The syndrome of optic nerve hypoplasia (ONH) is the under-development or absence of the optic nerve combined with possible brain and endocrine abnormalities. It is also known as septo-optic dysplasia or DeMorsier's syndrome. Now at epidemic proportions, ONH is the single leading ocular cause of blindness and visual impairment in young children.

How is ONH diagnosed? 
An ophthalmologist, or eye doctor, can diagnose optic nerve hypoplasia by looking inside the eye with an ophthalmoscope to determine if the front surface of the optic nerve appears smaller than normal. In addition, in some cases of ONH children will have a nystagmus, which is unusual eye movement. The eyes may seem to move around with no real pattern or purpose. This occurs because the eyes are not able to focus well enough to hold still.

What is the cause of ONH?
There is no known cause; however, extensive research and studies are ongoing for children diagnosed with this eye disease.

Does ONH cause complete blindness?
Your child will undergo a number of eye examinations to determine his or her vision. The younger the child, the more difficult it is to tell the amount of vision present. Depending on your child's ability to cooperate with the examination, an experienced ophthalmologist can usually tell your child's ability to see. However, this usually cannot be done with children under the age of 3-4 years. It takes a number of years to be able to tell what a child's vision will be like. The vision does not worsen over time from ONH. It may, however, improve over time.
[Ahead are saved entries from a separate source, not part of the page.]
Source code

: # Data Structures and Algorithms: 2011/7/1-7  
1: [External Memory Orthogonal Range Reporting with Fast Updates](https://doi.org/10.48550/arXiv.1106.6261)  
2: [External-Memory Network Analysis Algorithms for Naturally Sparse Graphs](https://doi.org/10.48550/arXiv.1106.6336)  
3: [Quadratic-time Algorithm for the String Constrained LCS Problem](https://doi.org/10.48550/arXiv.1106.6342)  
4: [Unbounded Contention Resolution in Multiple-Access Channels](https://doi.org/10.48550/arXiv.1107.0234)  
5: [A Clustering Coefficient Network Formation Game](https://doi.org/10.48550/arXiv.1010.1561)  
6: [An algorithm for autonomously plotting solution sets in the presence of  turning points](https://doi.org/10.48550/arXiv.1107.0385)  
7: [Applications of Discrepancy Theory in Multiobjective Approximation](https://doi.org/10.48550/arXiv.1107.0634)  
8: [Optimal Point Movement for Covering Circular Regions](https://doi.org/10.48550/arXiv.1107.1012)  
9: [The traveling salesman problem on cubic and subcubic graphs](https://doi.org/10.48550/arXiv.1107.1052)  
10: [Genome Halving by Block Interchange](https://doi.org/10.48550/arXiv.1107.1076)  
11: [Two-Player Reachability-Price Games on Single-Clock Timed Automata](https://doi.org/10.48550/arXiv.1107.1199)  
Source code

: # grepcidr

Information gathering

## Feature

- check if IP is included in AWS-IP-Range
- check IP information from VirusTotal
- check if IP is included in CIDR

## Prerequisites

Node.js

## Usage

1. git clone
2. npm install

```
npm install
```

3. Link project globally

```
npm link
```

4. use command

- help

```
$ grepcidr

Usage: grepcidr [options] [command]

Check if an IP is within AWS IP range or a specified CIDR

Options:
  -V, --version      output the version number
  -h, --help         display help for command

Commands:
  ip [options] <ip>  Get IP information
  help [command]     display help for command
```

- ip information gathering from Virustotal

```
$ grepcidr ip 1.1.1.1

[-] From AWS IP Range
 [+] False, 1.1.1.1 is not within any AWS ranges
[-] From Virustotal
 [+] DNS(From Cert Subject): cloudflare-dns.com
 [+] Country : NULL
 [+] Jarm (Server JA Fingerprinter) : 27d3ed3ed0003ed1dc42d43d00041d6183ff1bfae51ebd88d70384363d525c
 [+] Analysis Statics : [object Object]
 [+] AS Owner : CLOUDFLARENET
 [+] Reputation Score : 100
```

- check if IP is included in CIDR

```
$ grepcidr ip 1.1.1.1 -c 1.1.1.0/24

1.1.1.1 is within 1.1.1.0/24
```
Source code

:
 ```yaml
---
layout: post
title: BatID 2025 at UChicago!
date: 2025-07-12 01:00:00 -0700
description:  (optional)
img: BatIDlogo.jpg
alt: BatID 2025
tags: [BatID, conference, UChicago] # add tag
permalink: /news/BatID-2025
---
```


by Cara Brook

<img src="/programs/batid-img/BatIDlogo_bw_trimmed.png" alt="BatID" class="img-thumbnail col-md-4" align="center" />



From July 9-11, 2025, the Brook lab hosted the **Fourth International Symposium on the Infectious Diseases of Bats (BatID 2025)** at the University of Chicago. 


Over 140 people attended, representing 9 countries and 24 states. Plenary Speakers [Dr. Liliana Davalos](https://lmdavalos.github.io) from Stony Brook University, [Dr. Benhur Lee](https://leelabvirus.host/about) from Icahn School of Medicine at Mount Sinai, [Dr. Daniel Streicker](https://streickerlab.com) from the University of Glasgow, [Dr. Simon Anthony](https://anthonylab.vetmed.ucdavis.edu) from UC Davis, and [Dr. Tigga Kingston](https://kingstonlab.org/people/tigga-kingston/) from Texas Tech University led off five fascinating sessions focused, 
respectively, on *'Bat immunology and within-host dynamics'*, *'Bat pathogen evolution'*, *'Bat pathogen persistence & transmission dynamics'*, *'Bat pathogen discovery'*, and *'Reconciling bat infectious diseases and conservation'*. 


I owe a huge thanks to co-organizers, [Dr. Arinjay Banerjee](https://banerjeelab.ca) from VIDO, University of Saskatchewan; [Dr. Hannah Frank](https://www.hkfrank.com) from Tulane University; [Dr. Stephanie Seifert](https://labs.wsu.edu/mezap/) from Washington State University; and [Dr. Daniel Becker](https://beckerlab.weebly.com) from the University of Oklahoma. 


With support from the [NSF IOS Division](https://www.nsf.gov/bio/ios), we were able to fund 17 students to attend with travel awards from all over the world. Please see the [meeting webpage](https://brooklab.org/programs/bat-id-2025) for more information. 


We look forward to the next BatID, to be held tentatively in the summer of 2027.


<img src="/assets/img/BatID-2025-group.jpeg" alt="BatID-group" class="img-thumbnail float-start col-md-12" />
What vision impairments are caused by ONH?
Vision impairment in children with ONH ranges from completely blind with no light perception, to very good vision and it may occur in one or both eyes. Most children with ONH experience some improvement in their vision during their early childhood years.

What other problems may occur in a child with ONH?
Many children with ONH have problems with their pituitary gland, growth hormones, thyroid gland/hormone, sex hormones, adrenal glands and cortisol, low blood sugar (hypoglycemia), anti-diuretic hormone (ADH), and prolactin. More information on these conditions can be found in our ONH parent handbook. (click here)

What are the life expectancy and health risks of children with ONH?
At times, the first couple years of life may be challenging, as some children with ONH may have difficulties regulating their body’s needs such as thirst and hunger. Otherwise, children with ONH are expected to lead full, active lives.

What specialists should I see?
Visually impaired children must be tested with different methods than non-visually impaired children. Children with ONH may need to be tested and treated by experienced specialists, which include pediatricians; ophthalmologist; endocrinologist; neurologist; psychologists; occupational, physical and speech therapists; and teachers of the visually impaired. The areas that can be affected involve gross and fine motor skills; intelligence, speech and interacting with people. In some people, brain abnormalities associated with ONH cause seizures.

Is there a cure for ONH?
Currently there is no cure for ONH.

Do you recommend stem cell therapy for ONH?
We are aware of the Stem Cells China program; however, we have not yet reached the state of knowledge with which stem cell treatment for ONH in humans can be done in the US or Europe. Research with stem cells for this and other optic nerve conditions is being done on laboratory animals. Stem cells research is the most promising form of therapy for ONH in the future; unfortunately, it is far from ready for use in humans. We have not yet even achieved success in treating mice with stem cells. There are considerable risks to this treatment as it is purportedly being administered in China, and the benefits are presently unknown. In the US and Europe, experimental research exposing children to potential serious risks and no known benefits, is considered unethical. The testimony of previous recipients that stem cell therapy resulted in improved vision bears little scientific merit as many children with ONH enjoy late, spontaneous improvement in vision. Based on this information, we are unable to recommend the Stem Cells China program as a safe and effective treatment of ONH.